------ Extracted text ------

Anesthetic Considerations in a Patient with Myotonic Dystrophy for Hip Labral Repair
Introduction Myotonic muscular dystrophy (dystrophia myotonica) (DM) is a rare musculoskeletal disease with a prevalence of 1 in 8,000. This genetic disease requires significant considerations for patients in the perioperative period. Here we discuss the case of a patient with DM for labral hip repair and review the literature on the management and anesthetic concerns of DM.
Case Report Our patient is a 58-year-old Caucasian man weighing 92.9 kg, 175 cm tall, with a history of type 1 DM who presented for repair of a hip labral tear. His past medical history was significant for obstructive sleep apnea (OSA), gastroesophageal reflux disease, bicuspid aortic valve, bipolar disorder, obsessive-compulsive disorder, and cataracts.
His only prior anesthetic exposure was for cataract surgery and he had no complications. However, the patient's daughter, who also had DM, experienced severe respiratory depression following general anesthesia, requiring intensive care unit (ICU) admission postoperatively.
Primary considerations in relation to anesthesia include the disease's association with cardiomyopathy and cardiac conduction abnormalities, sensitivity to respiratory depression and ventilatory weakness, prolonged gastric emptying, and myoclonus triggered by stimuli such as hypothermia and specific medications.

------ Data segment ------

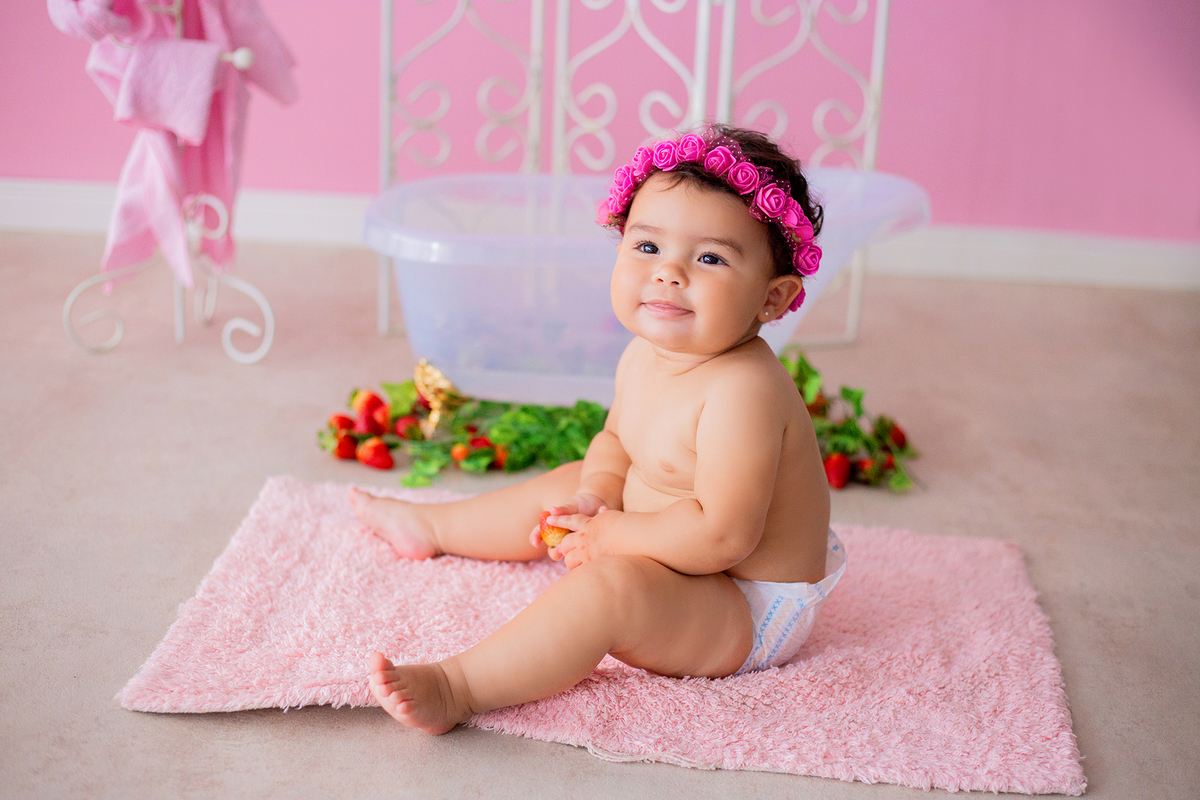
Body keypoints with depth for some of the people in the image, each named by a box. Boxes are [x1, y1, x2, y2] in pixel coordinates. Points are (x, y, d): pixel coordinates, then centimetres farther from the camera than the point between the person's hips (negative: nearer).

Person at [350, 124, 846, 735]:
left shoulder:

------

◆ **Work instructions**: Quote the myotonic dystrophy case report above in full, word for word.

◆ **Response**:
Anesthetic Considerations in a Patient with Myotonic Dystrophy for Hip Labral Repair
Introduction Myotonic muscular dystrophy (dystrophia myotonica) (DM) is a rare musculoskeletal disease with a prevalence of 1 in 8,000. This genetic disease requires significant considerations for patients in the perioperative period. Here we discuss the case of a patient with DM for labral hip repair and review the literature on the management and anesthetic concerns of DM.
Case Report Our patient is a 58-year-old Caucasian man weighing 92.9 kg, 175 cm tall, with a history of type 1 DM who presented for repair of a hip labral tear. His past medical history was significant for obstructive sleep apnea (OSA), gastroesophageal reflux disease, bicuspid aortic valve, bipolar disorder, obsessive-compulsive disorder, and cataracts.
His only prior anesthetic exposure was for cataract surgery and he had no complications. However, the patient's daughter, who also had DM, experienced severe respiratory depression following general anesthesia, requiring intensive care unit (ICU) admission postoperatively.
Primary considerations in relation to anesthesia include the disease's association with cardiomyopathy and cardiac conduction abnormalities, sensitivity to respiratory depression and ventilatory weakness, prolonged gastric emptying, and myoclonus triggered by stimuli such as hypothermia and specific medications.